Quais são os principais riscos associados a um terrapleno mal executado?
Um terrapleno mal executado pode acarretar uma série de riscos graves, afetando a segurança, a funcionalidade e a vida útil de qualquer projeto. A compactação insuficiente do material em aterros é um dos riscos mais comuns, levando a recalques (afundamentos) excessivos sob o peso das estruturas ou do tráfego, o que pode causar danos irreparáveis em pavimentos, fundações e tubulações. Taludes instáveis, mal projetados ou mal executados, podem sofrer escorregamentos, especialmente em períodos de chuva intensa, representando um perigo iminente para áreas adjacentes e para a própria obra. A presença de materiais inadequados, como matéria orgânica ou solos expansivos, sem a devida remoção ou tratamento, pode comprometer a estabilidade do maciço. A alteração incorreta dos níveis de drenagem pode levar ao acúmulo de água, o que satura o solo, diminui sua resistência e aumenta o risco de erosão interna e superficial. Esses problemas, se não forem devidamente identificados e corrigidos, podem resultar em custos de reparo extremamente elevados, atrasos significativos no cronograma e, em casos extremos, o colapso total da obra.
Como o terrapleno se diferencia de outras técnicas de movimentação de terra?

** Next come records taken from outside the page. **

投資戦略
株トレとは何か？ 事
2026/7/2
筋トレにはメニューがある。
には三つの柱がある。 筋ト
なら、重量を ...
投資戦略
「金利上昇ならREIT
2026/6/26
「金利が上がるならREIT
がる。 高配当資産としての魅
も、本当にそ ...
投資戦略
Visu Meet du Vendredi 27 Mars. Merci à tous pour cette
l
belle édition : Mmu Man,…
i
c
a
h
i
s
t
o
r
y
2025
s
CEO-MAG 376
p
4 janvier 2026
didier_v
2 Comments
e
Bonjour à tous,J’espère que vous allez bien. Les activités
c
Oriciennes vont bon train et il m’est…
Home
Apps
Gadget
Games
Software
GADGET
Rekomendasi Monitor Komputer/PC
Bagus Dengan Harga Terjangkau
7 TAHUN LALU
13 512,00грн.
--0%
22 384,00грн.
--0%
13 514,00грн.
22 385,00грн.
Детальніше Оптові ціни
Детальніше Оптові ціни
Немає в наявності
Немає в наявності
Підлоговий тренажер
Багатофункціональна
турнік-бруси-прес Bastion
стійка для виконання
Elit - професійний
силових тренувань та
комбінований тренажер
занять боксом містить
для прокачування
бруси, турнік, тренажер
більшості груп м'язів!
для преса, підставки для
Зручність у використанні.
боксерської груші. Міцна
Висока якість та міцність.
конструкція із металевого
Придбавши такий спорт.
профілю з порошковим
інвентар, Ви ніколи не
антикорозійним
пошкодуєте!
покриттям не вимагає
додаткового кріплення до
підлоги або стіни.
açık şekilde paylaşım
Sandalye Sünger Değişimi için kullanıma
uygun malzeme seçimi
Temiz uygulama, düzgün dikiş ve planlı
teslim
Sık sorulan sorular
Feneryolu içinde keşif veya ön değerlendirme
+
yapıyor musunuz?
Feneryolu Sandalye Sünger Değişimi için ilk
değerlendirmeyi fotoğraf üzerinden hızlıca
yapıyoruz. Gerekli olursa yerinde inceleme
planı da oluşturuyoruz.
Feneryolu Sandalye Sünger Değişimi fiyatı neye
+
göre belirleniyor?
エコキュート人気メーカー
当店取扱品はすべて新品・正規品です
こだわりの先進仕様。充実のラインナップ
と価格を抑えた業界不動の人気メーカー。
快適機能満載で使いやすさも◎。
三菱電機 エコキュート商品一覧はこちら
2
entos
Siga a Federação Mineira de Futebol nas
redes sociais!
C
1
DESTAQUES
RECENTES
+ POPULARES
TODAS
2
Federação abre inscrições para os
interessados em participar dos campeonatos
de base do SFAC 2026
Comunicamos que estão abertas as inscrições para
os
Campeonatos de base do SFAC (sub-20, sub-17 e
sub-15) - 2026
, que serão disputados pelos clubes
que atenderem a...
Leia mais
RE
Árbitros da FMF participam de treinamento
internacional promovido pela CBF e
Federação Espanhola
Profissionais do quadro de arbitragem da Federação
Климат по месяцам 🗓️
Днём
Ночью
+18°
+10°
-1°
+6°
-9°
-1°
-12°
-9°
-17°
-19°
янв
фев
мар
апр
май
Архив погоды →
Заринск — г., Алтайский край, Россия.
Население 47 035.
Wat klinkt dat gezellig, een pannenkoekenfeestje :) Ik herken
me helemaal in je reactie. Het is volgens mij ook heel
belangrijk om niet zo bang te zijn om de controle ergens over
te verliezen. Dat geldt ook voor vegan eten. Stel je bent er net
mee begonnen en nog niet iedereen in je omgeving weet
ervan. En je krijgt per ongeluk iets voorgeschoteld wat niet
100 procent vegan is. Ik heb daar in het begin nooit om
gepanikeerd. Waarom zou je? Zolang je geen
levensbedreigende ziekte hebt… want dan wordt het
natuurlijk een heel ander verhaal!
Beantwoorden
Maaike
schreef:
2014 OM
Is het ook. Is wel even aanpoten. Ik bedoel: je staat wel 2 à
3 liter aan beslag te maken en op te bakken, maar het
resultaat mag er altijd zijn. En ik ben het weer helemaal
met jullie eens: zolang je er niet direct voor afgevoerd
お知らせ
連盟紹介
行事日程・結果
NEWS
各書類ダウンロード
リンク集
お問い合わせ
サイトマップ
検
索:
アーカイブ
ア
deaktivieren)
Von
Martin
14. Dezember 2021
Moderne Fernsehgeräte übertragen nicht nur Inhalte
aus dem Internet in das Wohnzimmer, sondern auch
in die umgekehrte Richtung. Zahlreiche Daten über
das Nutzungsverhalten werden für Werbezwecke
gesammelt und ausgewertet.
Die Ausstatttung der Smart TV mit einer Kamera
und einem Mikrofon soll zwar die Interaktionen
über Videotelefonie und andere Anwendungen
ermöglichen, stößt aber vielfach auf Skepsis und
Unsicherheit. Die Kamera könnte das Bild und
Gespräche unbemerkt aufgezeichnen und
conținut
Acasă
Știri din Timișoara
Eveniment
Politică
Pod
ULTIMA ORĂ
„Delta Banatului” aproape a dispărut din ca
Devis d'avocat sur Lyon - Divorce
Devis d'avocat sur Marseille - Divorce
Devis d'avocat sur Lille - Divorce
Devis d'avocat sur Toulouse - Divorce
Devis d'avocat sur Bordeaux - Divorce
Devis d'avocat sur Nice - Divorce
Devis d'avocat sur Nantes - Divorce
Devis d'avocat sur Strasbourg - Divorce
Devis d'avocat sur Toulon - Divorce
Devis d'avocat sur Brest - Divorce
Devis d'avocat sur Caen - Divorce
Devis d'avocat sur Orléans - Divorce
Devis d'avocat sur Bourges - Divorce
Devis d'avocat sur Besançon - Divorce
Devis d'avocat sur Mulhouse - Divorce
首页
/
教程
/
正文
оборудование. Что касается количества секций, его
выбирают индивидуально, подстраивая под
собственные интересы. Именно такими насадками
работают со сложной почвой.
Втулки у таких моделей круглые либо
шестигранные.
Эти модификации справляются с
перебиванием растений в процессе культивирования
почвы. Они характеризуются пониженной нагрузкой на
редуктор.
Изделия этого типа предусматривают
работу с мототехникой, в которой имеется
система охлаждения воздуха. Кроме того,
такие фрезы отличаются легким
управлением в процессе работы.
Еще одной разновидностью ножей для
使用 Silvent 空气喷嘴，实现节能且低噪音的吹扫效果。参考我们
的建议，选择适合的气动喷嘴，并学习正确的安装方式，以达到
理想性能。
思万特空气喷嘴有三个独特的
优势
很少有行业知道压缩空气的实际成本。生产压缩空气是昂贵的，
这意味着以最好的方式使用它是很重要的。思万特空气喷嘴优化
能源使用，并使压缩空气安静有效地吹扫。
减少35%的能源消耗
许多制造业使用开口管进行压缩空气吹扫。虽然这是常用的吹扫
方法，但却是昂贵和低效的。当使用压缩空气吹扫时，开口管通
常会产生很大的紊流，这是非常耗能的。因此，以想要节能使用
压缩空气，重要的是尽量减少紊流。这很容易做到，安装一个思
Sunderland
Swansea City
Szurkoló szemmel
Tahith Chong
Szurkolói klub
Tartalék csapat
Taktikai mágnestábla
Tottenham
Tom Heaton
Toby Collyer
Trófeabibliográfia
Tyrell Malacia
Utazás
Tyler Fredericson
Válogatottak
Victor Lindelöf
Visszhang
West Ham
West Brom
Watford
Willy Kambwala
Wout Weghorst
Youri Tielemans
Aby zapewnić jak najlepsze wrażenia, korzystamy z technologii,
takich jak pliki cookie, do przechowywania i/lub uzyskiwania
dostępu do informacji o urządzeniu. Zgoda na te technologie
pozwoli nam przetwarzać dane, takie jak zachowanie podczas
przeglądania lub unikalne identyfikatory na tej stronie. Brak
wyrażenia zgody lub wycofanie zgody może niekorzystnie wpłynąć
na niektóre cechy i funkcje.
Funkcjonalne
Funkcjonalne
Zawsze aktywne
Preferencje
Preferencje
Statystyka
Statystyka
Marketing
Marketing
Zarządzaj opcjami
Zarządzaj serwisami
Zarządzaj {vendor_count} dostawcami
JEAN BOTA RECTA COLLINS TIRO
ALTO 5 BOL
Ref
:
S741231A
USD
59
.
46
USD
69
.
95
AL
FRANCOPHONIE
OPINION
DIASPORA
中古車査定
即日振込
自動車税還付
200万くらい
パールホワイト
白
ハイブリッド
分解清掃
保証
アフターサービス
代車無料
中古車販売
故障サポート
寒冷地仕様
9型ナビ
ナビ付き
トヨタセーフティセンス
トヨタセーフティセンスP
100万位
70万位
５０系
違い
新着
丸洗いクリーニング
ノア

Embora o terrapleno seja a técnica mais abrangente para modelagem de terrenos, ele se diferencia de outras abordagens por sua escala e objetivo. A movimentação de terra em si é o ato físico de deslocar o solo, o que pode ser feito para diversos fins. O terrapleno, por outro lado, é a aplicação organizada e planejada dessa movimentação para transformar o relevo natural de uma área, criando plataformas, rampas, aterros e cortes com ângulos e alturas predeterminados por um projeto de engenharia. Técnicas como o desmonte de rochas, por exemplo, são operações de movimentação de terra, mas focam especificamente na fragmentação de rochas resistentes, que pode ser uma etapa dentro de um projeto de terrapleno maior. A terraplanagem pode envolver a escavação para fundações, mas o terrapleno em si se refere à modificação do terreno em uma escala maior, preparando a área para receber toda a infraestrutura ou edificação. Em essência, o terrapleno é um processo de engenharia civil que utiliza a movimentação de terra como ferramenta principal para atingir um resultado específico no modelamento do terreno.